We’re deeply into Christmas season and I’m hearing the songs of Johnny Mathis, Andy Williams, Perry Como and everyone else associated with this mellow, chestnut-roasted season.   A version of Hell would be where you have to listen to these forever and always, all through the year.  I’ll put away my inner Scrooge to remark on the weather..Dallas has had a freaky warm spell with temps in the high 70’s for the first week of December -- odd but I’m OK with it.  

This week, I did a geek thing (imagine that!).   I was intrigued by the sleek $299 Samsung Chromebook I saw at Best Buy.  I decided to “try before I buy” and installed the Chromium OS on a 4GB USB stick.  If I were less lazy I’d look up the web link for the install process -- just Google it.  I have a 2009 Acer Aspire netbook which runs Windows 7.  It ran like a whiz when it was new, but I fear it’s developed the dreaded “Windows-sclerosis”.  That’s a condition where viruses, trojans, obsolete files, bloated software and other things bring your system to a crawl.  It happens to systems in the 3 to 5 year age bracket.  I'm sure that a more vigilant me could prevent this.
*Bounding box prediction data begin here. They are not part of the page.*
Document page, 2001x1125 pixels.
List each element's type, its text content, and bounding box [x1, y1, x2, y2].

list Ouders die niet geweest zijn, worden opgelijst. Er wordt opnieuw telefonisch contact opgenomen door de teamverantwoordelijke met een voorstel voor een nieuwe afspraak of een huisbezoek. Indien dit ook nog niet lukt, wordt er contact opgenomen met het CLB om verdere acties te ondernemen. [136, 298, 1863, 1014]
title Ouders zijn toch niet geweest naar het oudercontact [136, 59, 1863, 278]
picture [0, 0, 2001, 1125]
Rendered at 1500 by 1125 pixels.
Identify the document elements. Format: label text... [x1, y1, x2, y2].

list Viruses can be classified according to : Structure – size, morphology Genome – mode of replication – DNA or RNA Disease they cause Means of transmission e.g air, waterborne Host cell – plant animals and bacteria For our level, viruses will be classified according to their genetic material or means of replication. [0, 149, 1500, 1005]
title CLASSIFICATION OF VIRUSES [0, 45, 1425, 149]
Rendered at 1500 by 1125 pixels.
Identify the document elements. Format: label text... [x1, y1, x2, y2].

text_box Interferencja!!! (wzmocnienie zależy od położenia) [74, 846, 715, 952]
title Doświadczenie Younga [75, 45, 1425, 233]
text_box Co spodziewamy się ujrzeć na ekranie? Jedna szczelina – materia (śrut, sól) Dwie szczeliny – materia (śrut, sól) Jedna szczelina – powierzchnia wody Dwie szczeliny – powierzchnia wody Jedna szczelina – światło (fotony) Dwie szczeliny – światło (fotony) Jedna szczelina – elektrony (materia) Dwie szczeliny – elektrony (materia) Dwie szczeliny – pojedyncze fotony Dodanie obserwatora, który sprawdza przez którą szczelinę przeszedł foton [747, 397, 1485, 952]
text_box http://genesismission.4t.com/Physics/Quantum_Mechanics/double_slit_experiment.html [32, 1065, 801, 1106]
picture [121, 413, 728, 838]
Anyhow, I decided Mr. Aspire would be the perfect candidate for Chromification. That is exactly what I did to it.  As a matter of fact, I’m preparing this blog on my Acer “Chrome Book”.  I have some impressions to share both PRO and CON...

PRO’s

  1. It boots in 30 seconds... the only thing faster would be an “instant-on” iPad.
  2. It has a clean, pretty, minimal interface.   As a Windows Vista critic once said, an OS should mainly get the hell out of the way...   Chromium does that admirably.
  3. If you’re not doing intense photo editing or gaming (I’m not) -- Chromium comes with everything you need for web-surfing, blogging, shopping, emailing and Facebooking. I’m typing this blog with Office-compatible Google docs.
  4. It does system updates without fuss or fanfare.  Chromium (for the most part, see CONs) doesn’t require the user to have a Masters in Computer Science.

CON’s

  1. This Chrome Vanilla release has a fairly serious glitch -- it won’t play Adobe Flash videos. If you try, the provider (eg, Netflix) will tell you that you don’t have the latest Flash Player.  If you click to download it, Chromebook intervenes to tell you that you already have it.  
  2. Chromium can’t disguise or escape its Linux roots.  It gives cryptic, weird messages on some things if you go off the “happy path”.  
  3. I tried to download Firefox browser -- it happily downloaded a file whose type I didn’t recognize.  It now sits in my Download folder like a mysterious comp sci artifact.    Both Windows and Mac know that I’m lazy, in a hurry and don’t want to learn anything about unpacking a tar file.  When I say “install” that’s it -- I want it to automagically install.  

So where does that leave me?   For blogging and trivial stuff, I’m fine.  I can zap around to any site... This certainly won’t be an entertainment machine until Adobe flash gets figured out.  

The visuals are nice -- I have an undersea wallpaper and a tropical fish sign-on icon.  If Google can figure out some of the above-mentioned problems, this could be a big seller.  At $299, the Chromebook is at least $100 less than the next cheapest anything (tablet, phone, computer).  I never thought I’d see a flavor of Linux that breaks through the circle of Geek but Chromium almost does.   I’ll keep watching this to see what it might do next.